The big divide in the US is not so much between Republicans and Democrats as between people who invest and people who don’t. For a man of his means who is running for America’s second-highest office, Tim Walz is on the wrong side.
God forbid a leadership position go to someone not in the ownership class!
In 2022, 58 per cent of Americans owned stock, either directly or indirectly through mutual funds. Based on his 2019 financial disclosures and his 2022 tax filings, the Democratic vice presidential nominee is not one of them.
So? The average American, who has maybe a 401k and some options thru their company, still has more shared class interests with someone who owns no stocks whatsoever than with someone who doesn’t have to work for a living.

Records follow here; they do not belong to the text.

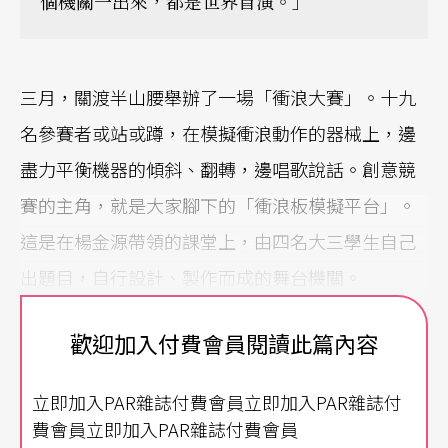
個機關一出來，都是世界首演。」
三月，關渡半山腰舉辦了一場「衝浪大賽」。十九
名參賽者或站或蹲，在模擬衝浪動作的器械上，邊
盡力平衡機器的傾斜、翻轉，邊唱歌說話。創意競
賽的主角，就是大家腳下的「衝浪板模擬平台」。
這是在楊金源帶領的課堂上，由四名大三學生自己
出題目，自行設計、製作而成的舞台機關。
TD
的宿命就是永遠沒有標準答案
歡迎加入付費會員閱讀此篇內容
「舞台技術設計」，可說是台灣獨一無二的學門。
立即加入PAR雜誌付費會員立即加入PAR雜誌付
費會員立即加入PAR雜誌付費會員
在分工精細的劇場組織中，如何落實導演和舞台設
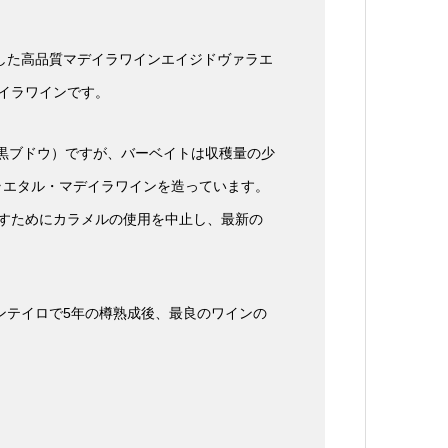
した高品質マデイラワインエイジドヴァラエ
イラワインです。
黒ブドウ）ですが、バーベイトは収穫量の少
ラエタル・マデイラワインを造っています。
戻すためにカラメルの使用を中止し、最新の
ンテイロで5年の樽熟成後、最良のワインの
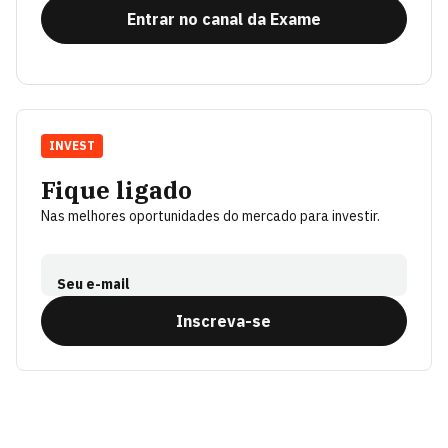
Entrar no canal da Exame
INVEST
Fique ligado
Nas melhores oportunidades do mercado para investir.
Seu e-mail
Inscreva-se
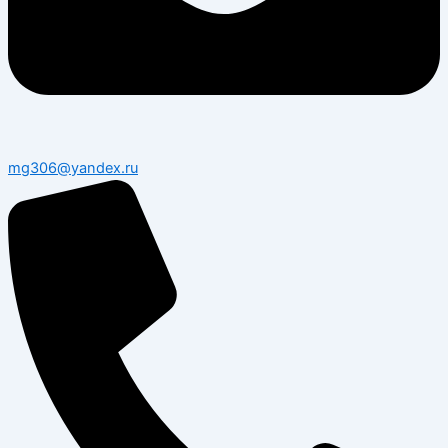
mg306@yandex.ru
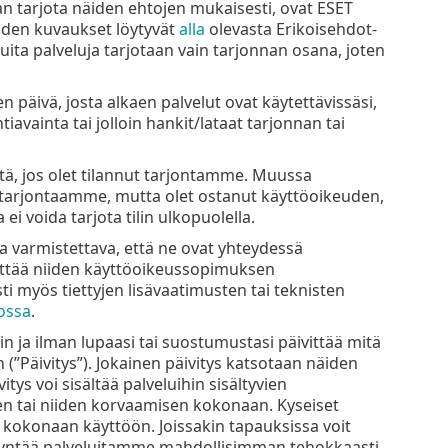
daan tarjota näiden ehtojen mukaisesti, ovat ESET
iden kuvaukset löytyvät
alla
olevasta Erikoisehdot-
uita palveluja tarjotaan vain tarjonnan osana, joten
 päivä, josta alkaen palvelut ovat käytettävissäsi,
tiavainta tai jolloin hankit/lataat tarjonnan tai
ntä, jos olet tilannut tarjontamme. Muussa
ut tarjontaamme, mutta olet ostanut käyttöoikeuden,
 ei voida tarjota tilin ulkopuolella.
 ja varmistettava, että ne ovat yhteydessä
lyttää niiden käyttöoikeussopimuksen
 myös tiettyjen lisävaatimusten tai teknisten
ossa
.
n ja ilman lupaasi tai suostumustasi päivittää mitä
(”Päivitys”). Jokainen päivitys katsotaan näiden
ys voi sisältää palveluihin sisältyvien
n tai niiden korvaamisen kokonaan. Kyseiset
tu kokonaan käyttöön. Joissakin tapauksissa voit
ödyntää palveluitamme mahdollisimman tehokkaasti.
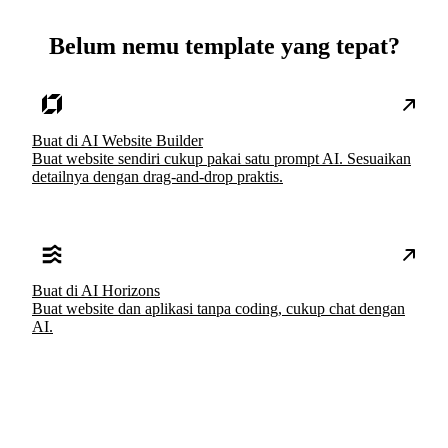
Belum nemu template yang tepat?
Buat di AI Website Builder
Buat website sendiri cukup pakai satu prompt AI. Sesuaikan
detailnya dengan drag-and-drop praktis.
Buat di AI Horizons
Buat website dan aplikasi tanpa coding, cukup chat dengan
AI.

The rest of the article fails to load, but looking at the author’s other pieces, we see she thinks price gouging is a myth and that another recession might actually be a good thing. She’s either so out of touch she may as well be from outer space, a soulless corporate sellout, or intentionally writing ragebait with an economic coat of paint.
Publicly traded companies blow my mind a little bit.
It’s not enough to make steady, consistent profits. Give out reliable quarterly dividends and make it so your investors make their money back plus a little extra over time. Free money is not enough for the ownership class.
Growth isn’t enough either. Buying something for X and selling it for 1.1X so you make money even without a dividend isn’t enough for the investor class.
You have to grow infinitely. You have to grow faster than everyone else. You have to beat the projections. Make your product smaller and shittier & sell it for the same price. Lay off 10% of your workforce after record profits to cut costs. Force ads and subscriptions and data mining into every possible space. Undercut your smaller competitors until they fold, then jack up your prices. Break the law, fuck over your workers, buy out politicians, move your production lines to countries with no labor laws.
Being publicly traded actively rewards evil and anti-human behavior.